Document passage
The state diagram looks like this:

cluster_ok Queries enabled cluster_notok Queries disabled closed Closed closed->closed Query succes ho Half open closed->ho Query failure ho->closed Query success ho->ho Query failure open Open ho->open Failure threshold tripped open->ho Trip duration elapses

A circuit breaker breaks the feedback loop: requests that arrive during the period when the circuit breaker is open are immediately aborted, shedding load on the database. The consecutive failure counter ensures that we don’t needlessly open the circuit breaker unless we have strong evidence that the next query is likely to fail.


Without the circuit breaker, we were able to repeatedly trigger a persistent failure state using the locking approach described above. Once the circuit breaker was implemented, the same reproduction steps yielded recovery within seconds after the release of the lock. We’ve not seen any organic recurrences of the issue since the addition of the circuit breaker either.


We can better understand this failure mode using a simplified simulation. I created one using SimPy, a discrete event simulation framework for Python. (Discrete event simulation just means that instead of simulating every ‘tick’ of simulated time, the simulation jumps between discrete events, which may trigger or schedule other events.)

The simulation models a fixed number of application instances, each with a fixed-size database connection pool, all connecting to a single database instance. Requests are randomly distributed amongst instances, and each request involves executing a single database query. The database query consumes a small amount of database CPU time, and simulates network latency between the application and the database by holding the connection from the pool for some additional time.

Requests have a timeout, and if the timeout fires during the execution of the database query, the connection that was being used for that request is marked as dead, and will be refreshed on the next use. The refresh process incurs a higher database CPU cost.

Data supplied
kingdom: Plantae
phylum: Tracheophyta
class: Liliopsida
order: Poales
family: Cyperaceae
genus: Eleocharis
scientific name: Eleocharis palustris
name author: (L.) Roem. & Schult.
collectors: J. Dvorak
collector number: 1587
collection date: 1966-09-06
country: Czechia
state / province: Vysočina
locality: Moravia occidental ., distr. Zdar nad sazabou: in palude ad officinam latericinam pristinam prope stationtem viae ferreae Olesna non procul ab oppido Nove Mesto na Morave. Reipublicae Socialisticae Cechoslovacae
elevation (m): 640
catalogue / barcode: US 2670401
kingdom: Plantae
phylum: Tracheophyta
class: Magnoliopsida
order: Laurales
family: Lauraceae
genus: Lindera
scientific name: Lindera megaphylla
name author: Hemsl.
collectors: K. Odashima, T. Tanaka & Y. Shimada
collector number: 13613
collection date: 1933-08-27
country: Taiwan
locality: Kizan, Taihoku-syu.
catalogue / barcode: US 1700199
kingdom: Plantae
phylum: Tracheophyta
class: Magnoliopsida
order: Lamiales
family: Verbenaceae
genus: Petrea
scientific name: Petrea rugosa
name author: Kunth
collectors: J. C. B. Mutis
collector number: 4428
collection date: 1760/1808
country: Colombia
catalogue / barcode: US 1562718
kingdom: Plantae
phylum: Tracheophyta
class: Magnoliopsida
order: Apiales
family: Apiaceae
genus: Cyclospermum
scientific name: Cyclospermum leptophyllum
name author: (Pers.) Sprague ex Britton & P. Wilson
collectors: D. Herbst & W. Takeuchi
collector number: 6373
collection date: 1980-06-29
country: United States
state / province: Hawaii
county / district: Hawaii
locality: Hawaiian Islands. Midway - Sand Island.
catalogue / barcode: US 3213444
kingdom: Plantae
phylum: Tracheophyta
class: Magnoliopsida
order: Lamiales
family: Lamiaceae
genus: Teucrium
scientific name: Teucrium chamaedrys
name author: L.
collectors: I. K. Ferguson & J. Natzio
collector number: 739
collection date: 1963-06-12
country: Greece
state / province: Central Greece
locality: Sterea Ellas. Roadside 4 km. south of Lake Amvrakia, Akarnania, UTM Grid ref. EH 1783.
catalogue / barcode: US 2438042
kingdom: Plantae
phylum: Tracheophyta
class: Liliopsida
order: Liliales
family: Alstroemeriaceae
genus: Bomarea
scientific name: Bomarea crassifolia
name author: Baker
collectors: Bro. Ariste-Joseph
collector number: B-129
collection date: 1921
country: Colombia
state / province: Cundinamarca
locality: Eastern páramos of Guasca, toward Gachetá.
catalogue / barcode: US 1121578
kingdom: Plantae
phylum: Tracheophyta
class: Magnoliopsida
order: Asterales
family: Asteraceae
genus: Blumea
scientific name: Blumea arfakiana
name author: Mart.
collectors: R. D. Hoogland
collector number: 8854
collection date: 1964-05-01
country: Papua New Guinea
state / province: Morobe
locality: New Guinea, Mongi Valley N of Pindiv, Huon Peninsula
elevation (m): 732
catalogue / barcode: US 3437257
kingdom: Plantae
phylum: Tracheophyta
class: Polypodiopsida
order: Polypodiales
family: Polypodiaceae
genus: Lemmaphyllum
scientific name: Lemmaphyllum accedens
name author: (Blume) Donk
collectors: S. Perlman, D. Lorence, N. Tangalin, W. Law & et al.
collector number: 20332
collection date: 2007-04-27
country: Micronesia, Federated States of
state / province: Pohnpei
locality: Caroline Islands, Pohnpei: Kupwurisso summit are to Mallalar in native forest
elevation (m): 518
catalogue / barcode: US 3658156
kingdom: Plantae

To do
a – From the circuit breaker passage, extract the text starting with "A circuit breaker" and going on through "likely to fail.".
b – According to the circuit breaker passage, why does the circuit breaker rely on a consecutive failure counter before it opens? Answer in one to three sentences.
c – Pick up the circuit breaker passage after its final sentence and carry it forward.
None of the rows matter for this work.

Answers provided
a –
A circuit breaker breaks the feedback loop: requests that arrive during the period when the circuit breaker is open are immediately aborted, shedding load on the database. The consecutive failure counter ensures that we don’t needlessly open the circuit breaker unless we have strong evidence that the next query is likely to fail.

b – The consecutive failure counter keeps the circuit breaker from opening needlessly. It opens only when there is strong evidence that the next query is likely to fail.

c –
In order to simulate a trigger, the model holds all database CPU resources for a few seconds after an initial delay. A well-behaved system is expected to experience application timeouts during this period, since no other database queries get CPU time to execute. At lower throughput values, this is indeed what happens: the application sees a brief period of timeouts that is similar in duration to the triggering event itself. However, at higher throughputs, the application never recovers from its error state, as repeated timeouts lead to reconnection attempts, which in turn consume database CPU resources, and cause further timeouts.

The addition of a circuit breaker to the system allows for recovery from this state. In the charts below, you can see the results of simulating 70 seconds worth of time both without (left column) and with (right column) a circuit breaker.

The y-axis in each chart shows the database CPU utilization, and the x-axis shows time. The pink shading indicates the time during which the database CPU is artificially pinned at 100% usage by the simulation in order to induce the failure mode.

A figure showing two columns of graphs. All graphs have time on the x-axis, and database CPU utilization on the y-axis. The left-hand column shows results from the simulation without a circuit breaker, and the right-hand column shows results from the simulation with a circuit breaker. The highest-throughput simulation without the circuit breaker never recovers after being perturbed, but the simulations with the circuit breaker recover in all cases.

You might have a metastable system!

If your system seems to ‘enter a bad state’ under load from which it can’t recover without operator intervention, you too might have a metastable system. They’re not as rare as you might think! Check out the section 3 (‘Approaches to Handling Metastability’) of the paper I linked to previously to get some ideas as to how you might break the feedback loop in your system.


Many thanks to my friend Bill Dirks, who was a sounding board and consistent source of ideas and encouragement during the process of tracking this issue down!